**WHAT THE TASK ASKS**
From the entries below, give the number of lines where the word "Steering" occurs, and nothing else.

**SOURCE INFORMATION**
####################

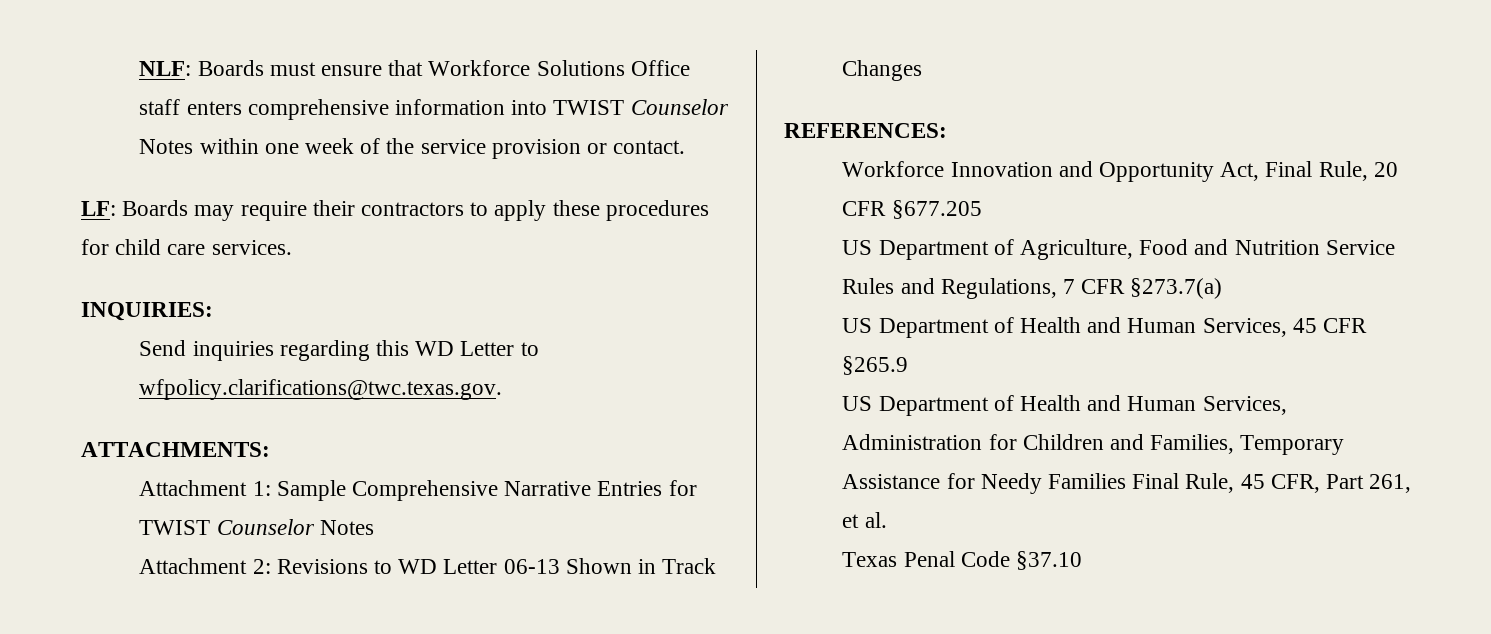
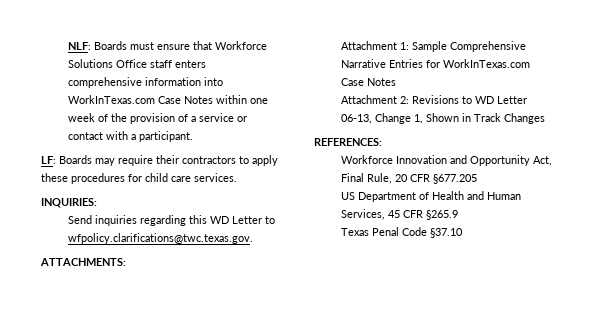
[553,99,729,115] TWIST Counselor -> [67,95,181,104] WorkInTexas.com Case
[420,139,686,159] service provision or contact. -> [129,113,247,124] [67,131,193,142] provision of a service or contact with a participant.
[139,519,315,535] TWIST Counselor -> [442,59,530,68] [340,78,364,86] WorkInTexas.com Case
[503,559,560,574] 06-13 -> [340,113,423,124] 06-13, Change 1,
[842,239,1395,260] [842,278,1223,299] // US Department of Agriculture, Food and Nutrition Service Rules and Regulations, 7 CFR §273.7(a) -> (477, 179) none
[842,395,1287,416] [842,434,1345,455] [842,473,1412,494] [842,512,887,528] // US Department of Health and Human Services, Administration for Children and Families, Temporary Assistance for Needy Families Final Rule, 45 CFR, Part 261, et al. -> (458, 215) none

####################

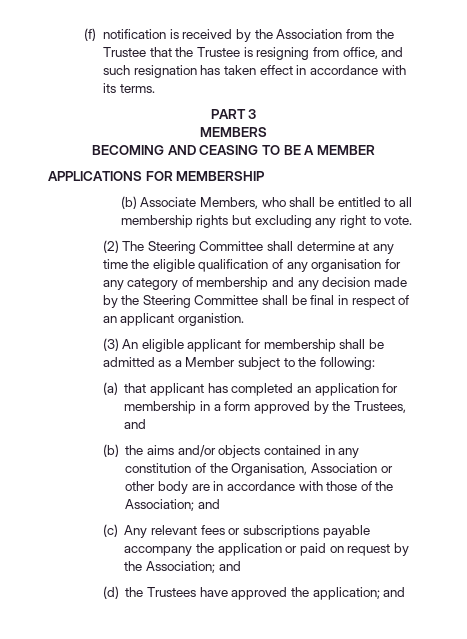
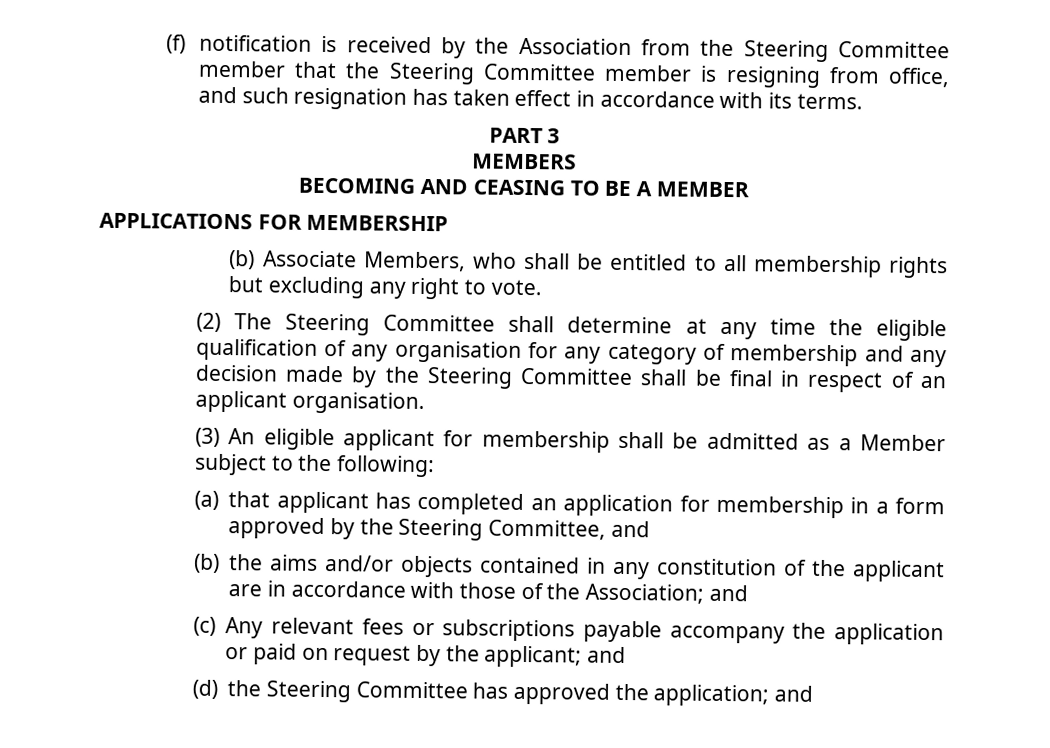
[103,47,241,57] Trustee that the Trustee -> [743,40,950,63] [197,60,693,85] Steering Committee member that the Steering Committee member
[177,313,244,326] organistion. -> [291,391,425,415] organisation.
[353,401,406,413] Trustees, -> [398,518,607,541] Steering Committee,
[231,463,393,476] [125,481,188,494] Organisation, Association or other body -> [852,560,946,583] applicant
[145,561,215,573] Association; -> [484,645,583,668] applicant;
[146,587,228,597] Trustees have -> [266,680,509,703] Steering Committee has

####################

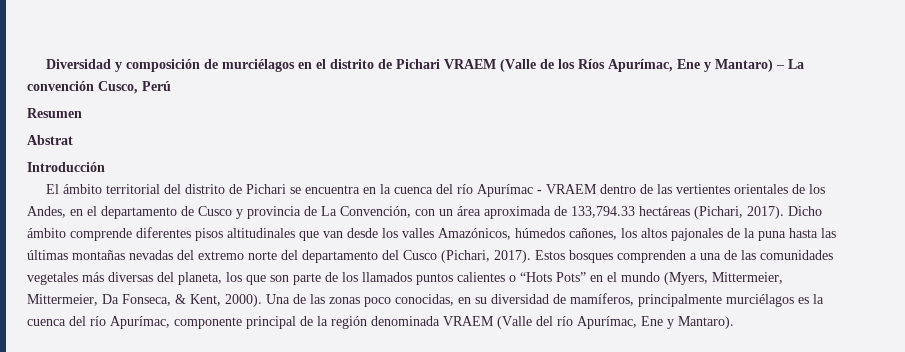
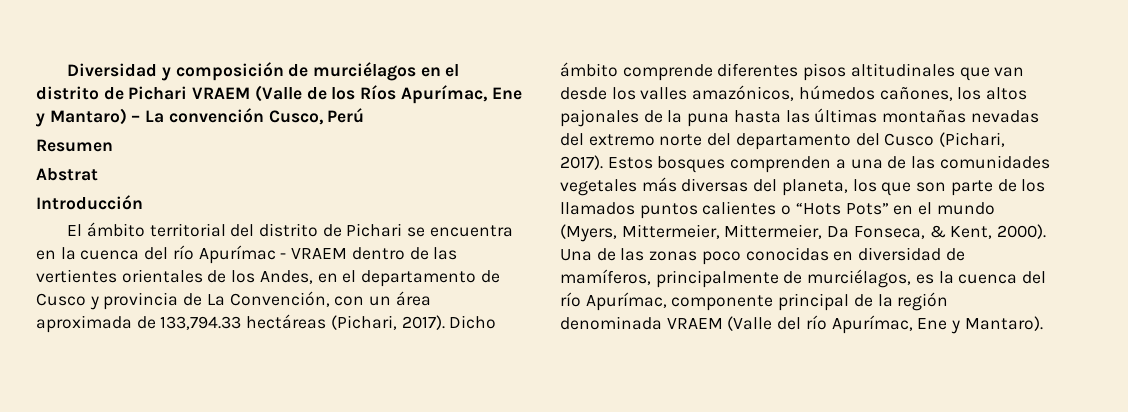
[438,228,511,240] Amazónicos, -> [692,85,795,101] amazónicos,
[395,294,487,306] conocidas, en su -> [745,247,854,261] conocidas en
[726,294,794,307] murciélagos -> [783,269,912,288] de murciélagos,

####################

**WRITTEN RESPONSE**
3